Millennial Generation

The millennial generation, or people in their 20s and early 30s, are much more likely to fall victim to financial scams, including tax scams, compared to the elderly. A survey of 1,000 American consumers, conducted by First Orion, notes several common themes among scammers. As many as 84 percent of baby boomers received scam phone calls compared to 73 percent of millennials. However, people in the younger generation said they were more likely to give away personal information.

Millennials are six times more likely to give away their credit card information and twice as likely to give out their full Social Security number. That's because 17 percent of respondents who were millennials said they would reveal more information if the caller on the other line had the last four digits of their Social Security number. This figure compares to just 2 percent of baby boomers.

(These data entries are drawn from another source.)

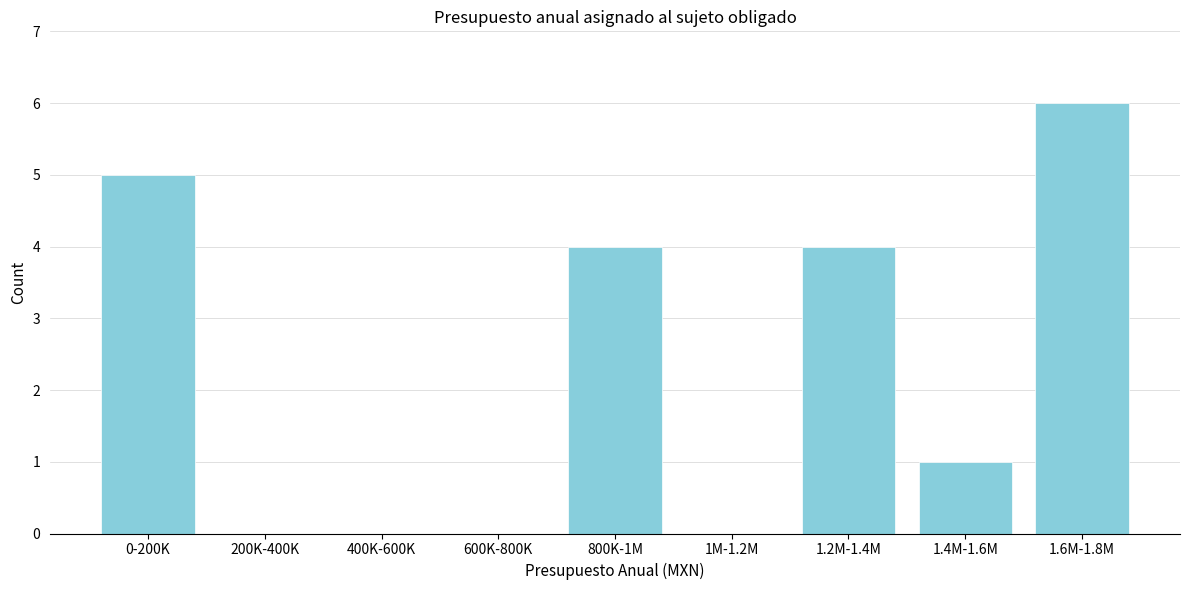

Reading right to left, extract all data points from this chart.

1.6M-1.8M=6	1.4M-1.6M=1	1.2M-1.4M=4	1M-1.2M=0	800K-1M=4	600K-800K=0	400K-600K=0	200K-400K=0	0-200K=5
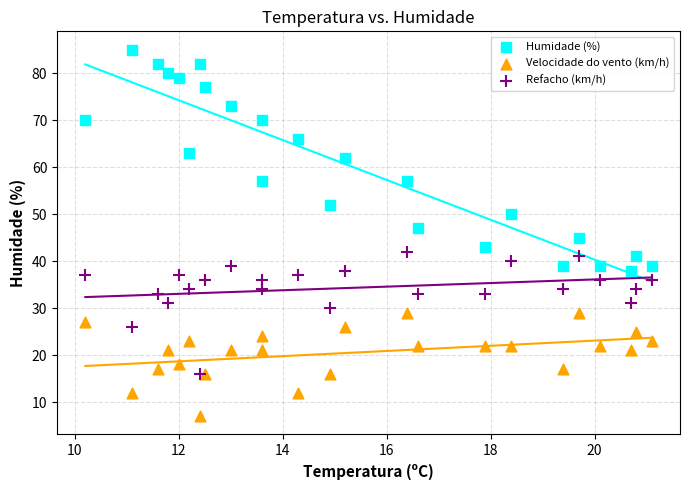

In the Humidade (%) series, what Y value is closest to 61?

62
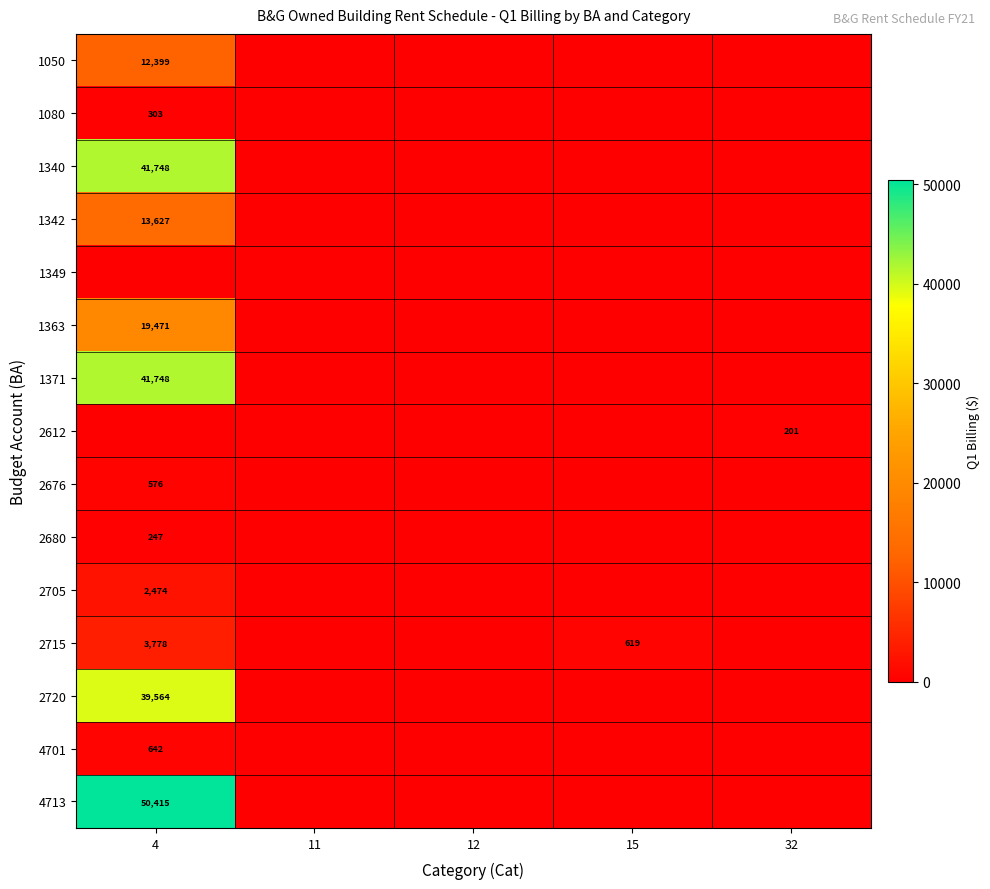

What is the difference between the highest and lowest values at 15?

619.3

This younger generation seems to have a false sense of security when it comes to tax and financial scams. Just 35 percent of millennials believe they are at risk for identity theft, whereas 54 percent of baby boomers feel as if they can have their identity stolen.

Reasons

The reasons why millennials feel more secure in their private information probably comes from social media. These younger consumers may fall prey to financial scams because they see sharing information through the internet as the norm. Millennials have a propensity to share personal information, such as birthdays, dinner reservations and current locations, so it's not that much of a stretch to share credit or debit card information when prompted to do so.

Another issue is that millennials may feel as if technology should save them from any missteps. Nearly half of all millennials in the survey believed that their cellphone carrier bears the responsibility of blocking scam calls and telemarketers. Instead, taxpayers should hang up on the caller and then report the issue to the IRS through agency's toll-free number or online portal.

Solutions

Accountants and tax professionals can help their younger clients avoid tax and financial scams by educating them on how scammers take advantage of vulnerable citizens and how the IRS works to resolve issues. When the IRS makes a phone call to a taxpayer, the person on the other line never demands an immediate payment by credit or debit card. Usually, these payment demands arrive in the mail as official letters as opposed to phone calls. The IRS also offers a long appeals process to resolve any issues before taking any action, so there should not be an immediacy to a phone call.

For taxpayers, a little education regarding tax and financial scams goes a long way. Accountants should also be at the front lines when it comes to averting fraud and scams, as this helps them deliver more value to clients.